From the records below, copy each line that has the word "center" in it.

Extracted information Block Start

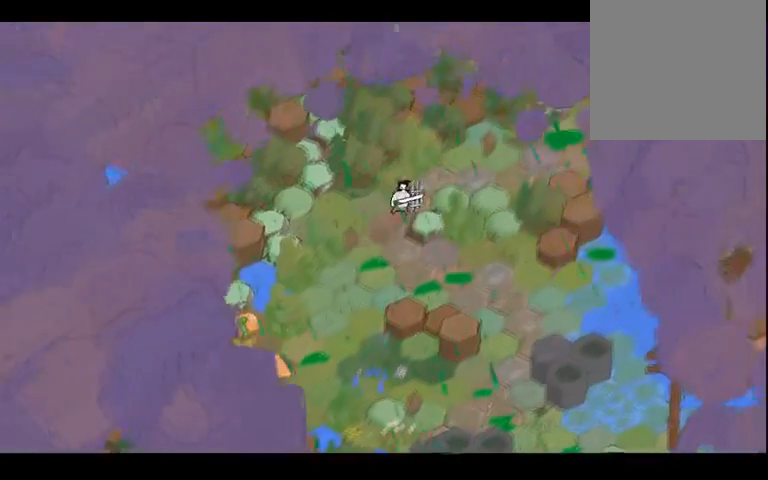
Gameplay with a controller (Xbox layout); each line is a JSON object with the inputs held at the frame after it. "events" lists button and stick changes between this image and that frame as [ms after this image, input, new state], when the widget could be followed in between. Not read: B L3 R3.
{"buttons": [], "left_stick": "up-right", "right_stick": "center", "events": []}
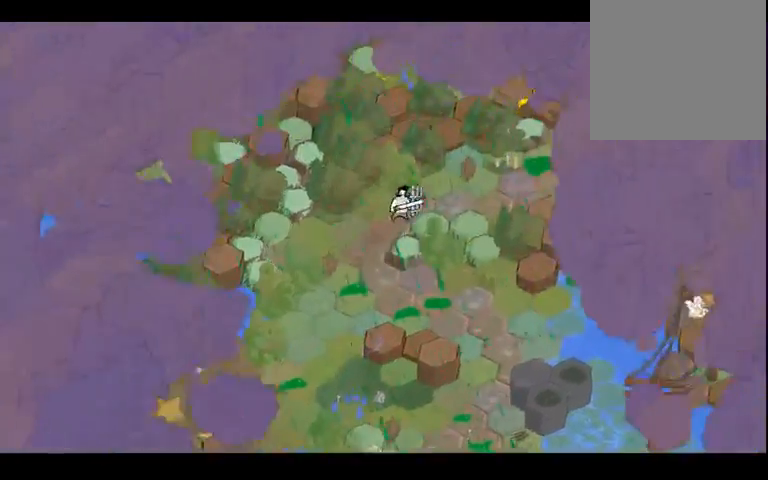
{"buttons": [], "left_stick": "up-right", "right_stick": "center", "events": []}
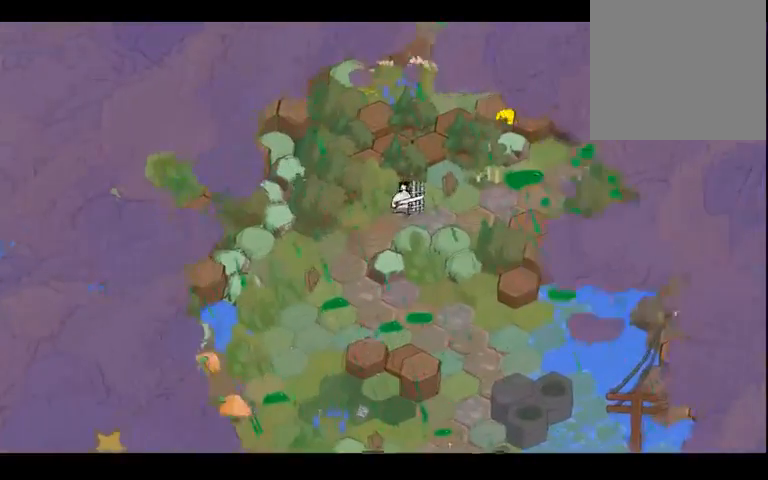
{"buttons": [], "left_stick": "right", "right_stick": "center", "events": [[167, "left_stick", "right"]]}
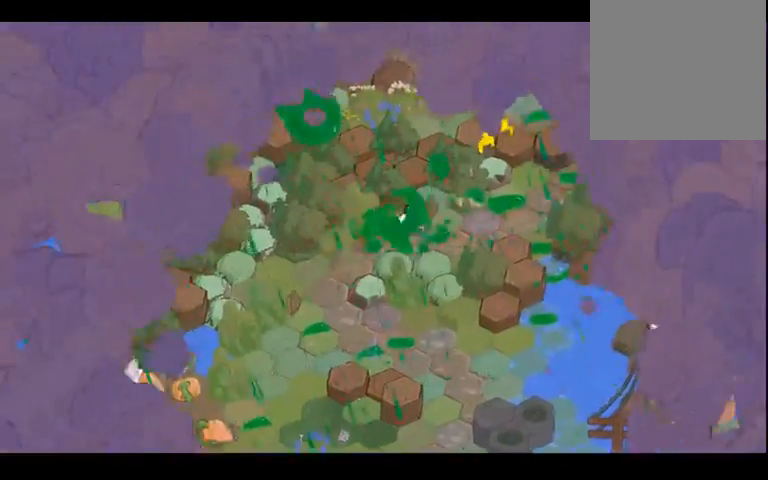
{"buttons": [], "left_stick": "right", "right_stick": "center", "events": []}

Extracted information Block End

- Result below:
{"buttons": [], "left_stick": "up-right", "right_stick": "center", "events": []}
{"buttons": [], "left_stick": "up-right", "right_stick": "center", "events": []}
{"buttons": [], "left_stick": "right", "right_stick": "center", "events": [[167, "left_stick", "right"]]}
{"buttons": [], "left_stick": "right", "right_stick": "center", "events": []}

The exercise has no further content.